Data Security for Tax and Accounting FirmsProtect your clients and your practice

Taking Action to Help You Keep Your Clients Safe

Hackers are specifically targeting tax and accounting firms at increasing rates — and it's not just the big firms being targeted, but firms of all sizes.

In May of 2015, criminals used information obtained from social media and stole around 724,000 taxpayers' return data from the IRS's Get Transcript system. This is just one case — as cybercriminals become more advanced in their methods (from phishing scams to illegally accessing firm software and filing fraudulent tax forms), all tax and accounting firms must stay vigilant against threats and take action to keep their businesses and clients safe.

At Thomson Reuters, the security of your data and your clients' data is a top priority — and we're continuing to take steps to strengthen data security, help you protect your practice and comply with recent IRS security requirements. Working together, we can put safeguards in place to help you protect your clients and your firm.

Check out our fact sheet for important information about data security, and keep reading for actions you can take to help you stay safe against security threats.

Data Security Risks fact sheet PDF - 89kb

Security Requirements

For tax year 2016, the IRS — working in partnership with tax software vendors and practitioners in the profession — now requires that all tax-related software for professionals follow these requirements. At Thomson Reuters, we believe that all data is important, so these changes were applied to all our software.

Here is a summary of the new IRS requirements that are applicable to tax software providers and professionals who use their software.

  1. Login requirements for tax-related professional software — The IRS requires that any tax-related software for professionals needs to be protected by a login with certain password requirements (regardless of whether the software is accessed via desktop or the cloud). This login functionality for CS Professional Suite® software became available in November 2016.
  2. Password strength — As defined by the IRS, a strong password will now contain a minimum of eight characters with at least one uppercase letter, one lowercase letter, one number and one special character. The IRS also requires that preparers reset their passwords every 90 days.
  3. Timeout period — The IRS also requires that applications time out after 30 minutes of user inactivity and requires users to log back in using their credentials. However, while your access is suspended, the operation of the software is not, so the processes within the software will continue during the timeout.

For more specific information about how security changes affect Thomson Reuters software, see the CS Professional Suite application security overview topic in the Help & How-To Center.

Looking to save time when you only need to log in once for all CS Professional Suite applications? Learn more about our single sign-on feature

Strongly Advised Security Measures

License PIN Security Update

As part of our ongoing efforts to increase security for Thomson Reuters customers, every firm is issued a License PIN, which must be input before you download your software licenses. The default PIN (Personal Identification Number) is your firm's ZIP code.

To keep your software licenses — and your account — secure, we strongly urge you to change your License PIN from your ZIP code to a new PIN as soon as possible. This will add an extra layer of security to help prevent anyone who might have knowledge of the PIN (for example, a former employee, or any unauthorized person who knows your ZIP code) from downloading your software license without permission.

To change your PIN from your My Account page, you must be an admin user* on your CS Professional Suite web account.

Here's how to manage your PIN online:

  1. Go to the My Account page of your CS Professional Suite web account.
  2. Log in to your account (the login link is under the Welcome heading).
  3. Select the My Firm link from the left side of your screen.
  4. Select the Manage License PIN link from the choices under the My Firm menu on the left.
  5. Enter a new four- or five-digit numeric-only code (no letters or special characters) in the New Firm License PIN box, and select the Change Firm License PIN button to change your PIN.
  6. Use the new License PIN when you're ready to download your software license.

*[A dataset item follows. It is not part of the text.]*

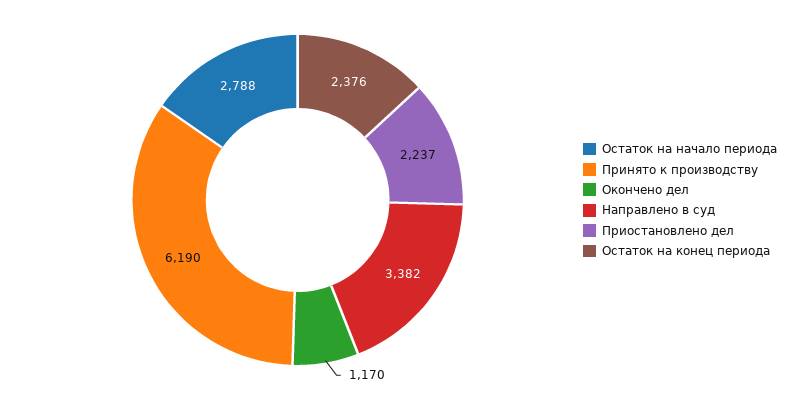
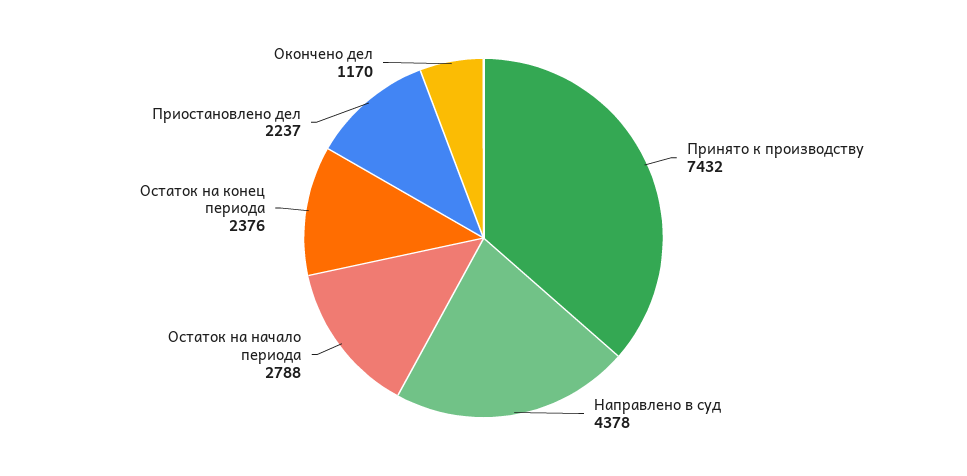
Принято к производству: 6190 -> 7432
Направлено в суд: 3382 -> 4378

*If you're the licensee and you're not currently an admin user, email cs.service@tr.com to upgrade to admin status.

Multi-Factor Authentication

As a leader in data security, Thomson Reuters can offer even more advanced security options for any firm that wants multi-factor authentication (additional identity verification for extra security) for CS Professional Suite (desktop), Virtual Office CS®, Software as a Service (SaaS), GoFileRoom®, AdvanceFlow® and GoSystem® Tax RS.

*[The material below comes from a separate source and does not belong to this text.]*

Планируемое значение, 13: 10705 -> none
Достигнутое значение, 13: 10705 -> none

We're pleased to introduce Thomson Reuters Authenticator, our new multi-factor mobile app, which provides industry standard authentication factors. We strongly advise that you enable multi-factor authentication to strengthen the security of both your firm and your clients' data.

Learn more about the Thomson Reuters Authenticator mobile app
NetClient CS=

Use this script to communicate important security information about multi-factor authentication to your clients.

View the script

Stay Safe and Informed

Thomson Reuters is here to support you. In addition, you should consult with your advisors for guidance on data security practices and legal standards applicable to your practice. It is also important to check the IRS website regularly for security news and alerts.